1 Granary

1 Granary

Lucien Pagès on what it really takes to build a fashion brand now

From shows and celebrity dressing to timing, budgets, and creative force – a candid conversation about survival and scale.

1 Granary
Jan 16, 2026
∙ Paid

By Olya Kuryshchuk

Lucien Pagès has spent nearly two decades working at the junction of fashion, media, and business. He founded his Paris-based communications agency in 2006, after starting out in press and PR in the early 2000s, and has since built a practice that extends well beyond traditional publicity. His roster has included names such as Coperni, Dilara Findikoglu, Ludovic de Saint Sernin and Duran Lantink – designers who have shaped recent conversations around shows, celebrity dressing, and independent growth. What distinguishes Pagès’ position is not proximity to visibility, but proximity to consequence: he is involved in decisions about when to show, how to spend limited budgets, how to build relationships, and when not to scale too quickly. For emerging designers, his perspective is useful precisely because it is unsentimental. Pagès understands how fragile the current system is – from wholesale and distribution to media saturation – and speaks candidly about what still matters: creative force, personality, timing, and the slow work of building trust.

From your vantage point, what has changed most for independent designers over the past few years?

For independent designers, what has changed a lot is distribution and the struggles of the big department stores. When retailers have issues with payment or delay orders, it affects these brands directly. Most independent designers cannot afford their own boutiques, so wholesale is the main pillar of their business model. When wholesale partners struggle, the brands struggle. There are still very good partners. Dover Street Market, for example, is a serious and supportive partner. They help with distribution and production, which are key for success.

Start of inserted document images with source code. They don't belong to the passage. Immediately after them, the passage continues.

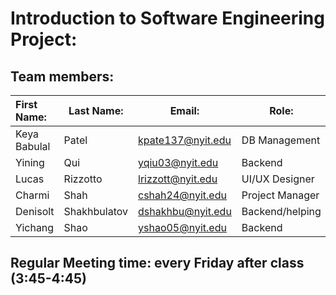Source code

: # Introduction to Software Engineering Project:

## Team members:

| First Name:  | Last Name:   | Email:            | Role: |
| :----------- | ------------ | ----------------- | ----- |
| Keya Babulal | Patel        | kpate137@nyit.edu |DB Management|
| Yining       | Qui          | yqiu03@nyit.edu   |Backend      |
| Lucas        | Rizzotto     | lrizzott@nyit.edu |UI/UX Designer|
| Charmi       | Shah         | cshah24@nyit.edu  |Project Manager|
| Denisolt     | Shakhbulatov | dshakhbu@nyit.edu |Backend/helping|
| Yichang      | Shao         | yshao05@nyit.edu  |Backend|

## Regular Meeting time: every Friday after class (3:45-4:45)
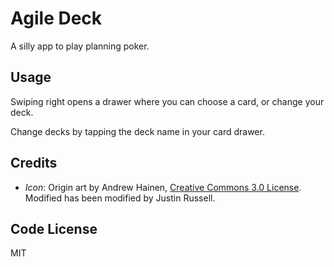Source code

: # Agile Deck

A silly app to play planning poker.


## Usage

Swiping right opens a drawer where you can choose a card, or change your deck.

Change decks by tapping the deck name in your card drawer.


## Credits

- *Icon*: Origin art by Andrew Hainen, [Creative Commons 3.0
  License](http://creativecommons.org/licenses/by/3.0/us/legalcode). Modified
  has been modified by Justin Russell.


## Code License

MIT
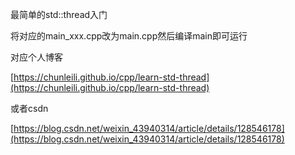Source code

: 最简单的std::thread入门

将对应的main_xxx.cpp改为main.cpp然后编译main即可运行

对应个人博客

[https://chunleili.github.io/cpp/learn-std-thread](https://chunleili.github.io/cpp/learn-std-thread)

或者csdn

[https://blog.csdn.net/weixin_43940314/article/details/128546178](https://blog.csdn.net/weixin_43940314/article/details/128546178)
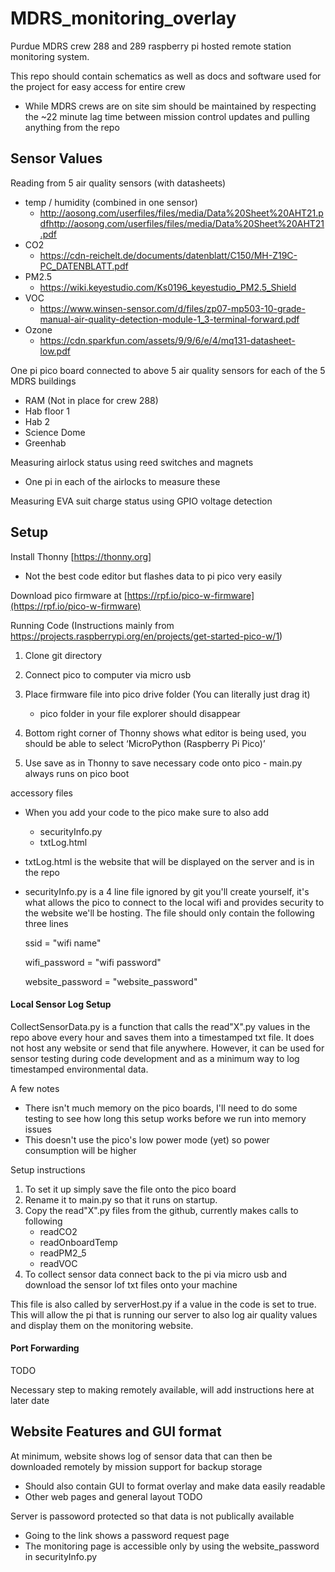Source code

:# MDRS_monitoring_overlay
Purdue MDRS crew 288 and 289 raspberry pi hosted remote station monitoring system.

This repo should contain schematics as well as docs and software used for the project for easy access for entire crew
  - While MDRS crews are on site sim should be maintained by respecting the ~22 minute lag time between mission control updates and pulling anything from the repo

## Sensor Values
Reading from 5 air quality sensors (with datasheets)
 - temp / humidity (combined in one sensor)
   - http://aosong.com/userfiles/files/media/Data%20Sheet%20AHT21.pdfhttp://aosong.com/userfiles/files/media/Data%20Sheet%20AHT21.pdf 
 - CO2
   - https://cdn-reichelt.de/documents/datenblatt/C150/MH-Z19C-PC_DATENBLATT.pdf
 - PM2.5
   - https://wiki.keyestudio.com/Ks0196_keyestudio_PM2.5_Shield
 - VOC
   - https://www.winsen-sensor.com/d/files/zp07-mp503-10-grade-manual-air-quality-detection-module-1_3-terminal-forward.pdf
 - Ozone
   - https://cdn.sparkfun.com/assets/9/9/6/e/4/mq131-datasheet-low.pdf

One pi pico board connected to above 5 air quality sensors for each of the 5 MDRS buildings
 - RAM (Not in place for crew 288)
 - Hab floor 1
 - Hab 2
 - Science Dome
 - Greenhab
   
Measuring airlock status using reed switches and magnets
 - One pi in each of the airlocks to measure these

Measuring EVA suit charge status using GPIO voltage detection

## Setup
Install Thonny [https://thonny.org]
  - Not the best code editor but flashes data to pi pico very easily

Download pico firmware at [https://rpf.io/pico-w-firmware](https://rpf.io/pico-w-firmware)

Running Code (Instructions mainly from https://projects.raspberrypi.org/en/projects/get-started-pico-w/1)
  1. Clone git directory
  2. Connect pico to computer via micro usb
  3. Place firmware file into pico drive folder (You can literally just drag it)

     - pico folder in your file explorer should disappear
  
  5. Bottom right corner of Thonny shows what editor is being used, you should be able to select  ‘MicroPython (Raspberry Pi Pico)’ 
  6. Use save as in Thonny to save necessary code onto pico
    - main.py always runs on pico boot

accessory files
  - When you add your code to the pico make sure to also add
      - securityInfo.py
      - txtLog.html
  - txtLog.html is the website that will be displayed on the server and is in the repo
  - securityInfo.py is a 4 line file ignored by git you'll create yourself, it's what allows the pico to connect to the local wifi and provides security to the website we'll be hosting. The file should only contain the following three lines

      ssid = "wifi name"
    
      wifi_password = "wifi password"

      website_password = "website_password"
    
#### Local Sensor Log Setup

CollectSensorData.py is a function that calls the read"X".py values in the repo above every hour and saves them into a timestamped txt file. It does not host any website or send that file anywhere. However, it can be used for sensor testing during code development and as a minimum way to log timestamped environmental data.

A few notes
- There isn't much memory on the pico boards, I'll need to do some testing to see how long this setup works before we run into memory issues
- This doesn't use the pico's low power mode (yet) so power consumption will be higher

  
Setup instructions
1. To set it up simply save the file onto the pico board
2. Rename it to main.py so that it runs on startup.
3. Copy the read"X".py files from the github, currently makes calls to following
    - readCO2
    - readOnboardTemp
    - readPM2_5
    - readVOC
4. To collect sensor data connect back to the pi via micro usb and download the sensor lof txt files onto your machine


This file is also called by serverHost.py if a value in the code is set to true. This will allow the pi that is running our server to also log air quality values and display them on the monitoring website.

#### Port Forwarding
TODO

Necessary step to making remotely available, will add instructions here at later date

## Website Features and GUI format
At minimum, website shows log of sensor data that can then be downloaded remotely by mission support for backup storage
  - Should also contain GUI to format overlay and make data easily readable
  - Other web pages and general layout TODO
    
Server is passoword protected so that data is not publically available
- Going to the link shows a password request page
- The monitoring page is accessible only by using the website_password in securityInfo.py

The biggest problem is the cost of the fashion show. To exist in fashion, you have to do a show. In this designer bubble, you have to be part of Fashion Week. But it’s interesting, if you show in Paris, even as a small emerging brand, people compare you to the big brands. They say they liked one show and not another, even though the budgets are not comparable. We work on many young designer shows where the impact is real. The beauty of fashion is that when a show is good, it can change your life.

Yes, I think Duran Lantink’s February show was that kind of show.

Yes, he was number one in the BoF show rankings. The show was in the new office of The Independents, so there was no cost for a location. You have to be so pragmatic. If you can remove a line from the show budget, you can save the entire show. We reduced the costs as much as possible, and it still cost too much for a young designer. You have to sell so many clothes to reach the margins you need. A show is usually the biggest expense of the year, and there are costs you cannot reduce. For example, in France it is forbidden to ask models to do a show for free. It is considered a job and you have to pay a minimum. You cannot take friends or do only street casting.

For some clients, one solution is to do only one strong show a year, and then fill the rest of the year with capsules, collaborations or celebrity dressing. Celebrity dressing is very important and very visible for young brands.

You have to pay for models, but you also have all of these expenses to use their image if you publish the photos or anything like that, right?

Yes, it has totally changed. Now there are regulations for models, which I understand because it is their face and image. But it is much more complicated. Even when you reduce costs, the overall amount for a show is still very high for what you can produce and allocate within your budget.